PHNOM PENH, Cambodia – Scores of Asian and European companies have expressed an interest in tapping Cambodia's oil wealth, though it will be years before the country realizes the benefits from its offshore reserves, a government official said Tuesday.

Te Duong Tara, the director-general of Cambodian National Petroleum Authority, told The Associated Press Tuesday that the country was still assessing the situation and was a “long way” from reaching a production phase.

Impoverished Cambodia was set abuzz in 2005 following the discovery of oil off the southwestern coast by U.S. energy giant Chevron Corp.

Since then, Te Duong Tara said oil firms from Japan, South Korea, Malaysia, Singapore, Australia, France, Indonesia and China, have been lining up for licenses to explore other potential blocks in the Cambodian waters.

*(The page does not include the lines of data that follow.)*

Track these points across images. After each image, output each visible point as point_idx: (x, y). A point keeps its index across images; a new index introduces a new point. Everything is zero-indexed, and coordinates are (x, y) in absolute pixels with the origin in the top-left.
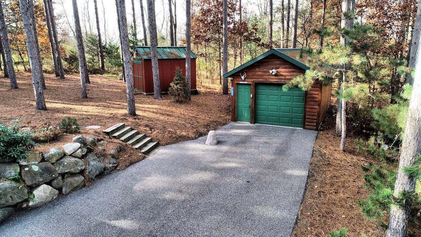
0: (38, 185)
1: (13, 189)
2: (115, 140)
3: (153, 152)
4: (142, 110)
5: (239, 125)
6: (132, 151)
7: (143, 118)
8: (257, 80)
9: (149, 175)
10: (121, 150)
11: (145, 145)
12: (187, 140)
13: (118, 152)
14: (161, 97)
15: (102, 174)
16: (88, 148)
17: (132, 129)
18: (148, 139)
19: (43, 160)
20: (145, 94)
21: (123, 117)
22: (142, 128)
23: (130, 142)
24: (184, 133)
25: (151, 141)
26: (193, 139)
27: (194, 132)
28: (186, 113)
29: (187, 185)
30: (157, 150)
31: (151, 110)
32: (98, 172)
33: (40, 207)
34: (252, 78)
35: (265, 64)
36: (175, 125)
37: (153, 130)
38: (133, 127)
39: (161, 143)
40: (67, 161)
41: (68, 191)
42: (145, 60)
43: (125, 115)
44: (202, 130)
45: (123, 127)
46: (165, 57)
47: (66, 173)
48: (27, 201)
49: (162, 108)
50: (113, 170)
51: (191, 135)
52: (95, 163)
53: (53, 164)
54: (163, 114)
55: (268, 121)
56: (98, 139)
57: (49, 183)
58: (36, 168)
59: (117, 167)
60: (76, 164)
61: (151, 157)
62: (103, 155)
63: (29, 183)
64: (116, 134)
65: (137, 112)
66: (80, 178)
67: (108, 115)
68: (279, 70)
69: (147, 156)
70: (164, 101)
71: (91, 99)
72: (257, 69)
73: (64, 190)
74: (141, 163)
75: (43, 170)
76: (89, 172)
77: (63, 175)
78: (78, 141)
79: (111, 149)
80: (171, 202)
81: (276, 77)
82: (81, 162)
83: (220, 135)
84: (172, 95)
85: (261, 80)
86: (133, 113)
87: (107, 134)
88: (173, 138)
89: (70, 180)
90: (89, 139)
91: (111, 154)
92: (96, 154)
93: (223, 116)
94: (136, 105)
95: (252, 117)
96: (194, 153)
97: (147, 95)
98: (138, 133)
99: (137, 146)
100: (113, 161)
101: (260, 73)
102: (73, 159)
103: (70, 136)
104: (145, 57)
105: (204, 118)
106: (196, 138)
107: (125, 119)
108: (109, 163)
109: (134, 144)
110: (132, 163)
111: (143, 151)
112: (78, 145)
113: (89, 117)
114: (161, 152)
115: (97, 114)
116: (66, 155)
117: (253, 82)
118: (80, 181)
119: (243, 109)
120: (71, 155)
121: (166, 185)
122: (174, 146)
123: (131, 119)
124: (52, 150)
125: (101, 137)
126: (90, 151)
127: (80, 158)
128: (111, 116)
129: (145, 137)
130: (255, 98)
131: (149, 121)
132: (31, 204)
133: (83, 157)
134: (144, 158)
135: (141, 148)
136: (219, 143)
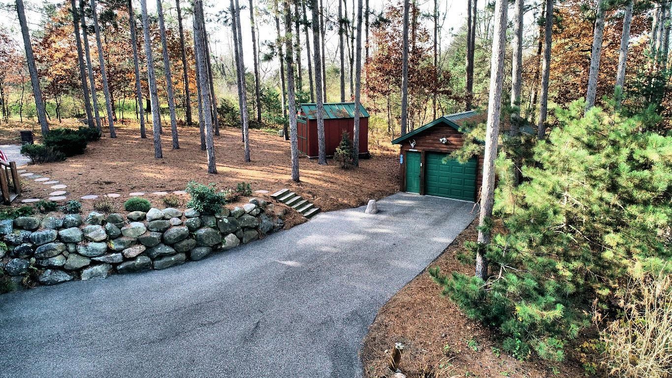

The Chinese state-owned oil company CNOOC Ltd. is presently negotiating terms of agreement with the Cambodian government, which could be signed in the near future, he said without elaborating.

“We are bringing in highly experienced operators,” Te Duong Tara said on the sidelines of a petroleum seminar.

Chevron, meanwhile, is conducting exploration drillings in Block A where it first discovered oil, a site located about 87 miles southwest of the seaport of Sihanoukville, which is about 115 miles southwest of the capital, Phnom Penh.

The company discovered crude oil in 2005 in four wells in the block and has plans to drill 10 more through 2007.

Te Duong Tara said that oil revenues could have a “profound” impact on the future of Cambodia, where 35 percent of the country's 14 million people live below national poverty line of 50 cents a day.